• [Exercise prompt]
From the line containing "Schmidinger in RAL 7031?" to the last line of the records below, retype every line exactly and output nothing else.

• [Study material]
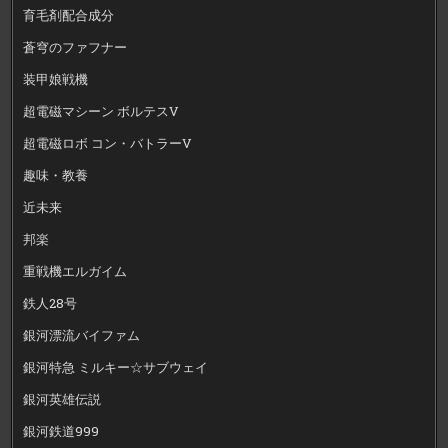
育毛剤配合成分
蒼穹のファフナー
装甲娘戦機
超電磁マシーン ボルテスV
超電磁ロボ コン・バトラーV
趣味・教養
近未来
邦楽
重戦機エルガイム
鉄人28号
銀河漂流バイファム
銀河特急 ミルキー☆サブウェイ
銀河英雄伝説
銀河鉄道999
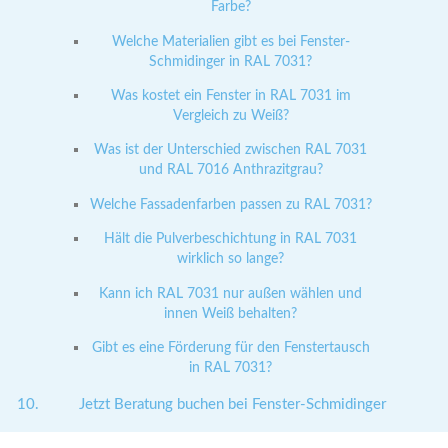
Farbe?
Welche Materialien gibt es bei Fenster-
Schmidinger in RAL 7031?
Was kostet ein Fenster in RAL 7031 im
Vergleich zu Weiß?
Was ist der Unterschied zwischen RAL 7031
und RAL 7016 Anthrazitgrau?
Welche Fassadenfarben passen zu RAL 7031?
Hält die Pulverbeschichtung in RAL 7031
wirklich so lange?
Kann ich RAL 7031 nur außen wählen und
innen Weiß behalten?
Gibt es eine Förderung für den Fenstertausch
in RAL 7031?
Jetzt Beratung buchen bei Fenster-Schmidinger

• [Problem solution]
Schmidinger in RAL 7031?
Was kostet ein Fenster in RAL 7031 im
Vergleich zu Weiß?
Was ist der Unterschied zwischen RAL 7031
und RAL 7016 Anthrazitgrau?
Welche Fassadenfarben passen zu RAL 7031?
Hält die Pulverbeschichtung in RAL 7031
wirklich so lange?
Kann ich RAL 7031 nur außen wählen und
innen Weiß behalten?
Gibt es eine Förderung für den Fenstertausch
in RAL 7031?
Jetzt Beratung buchen bei Fenster-Schmidinger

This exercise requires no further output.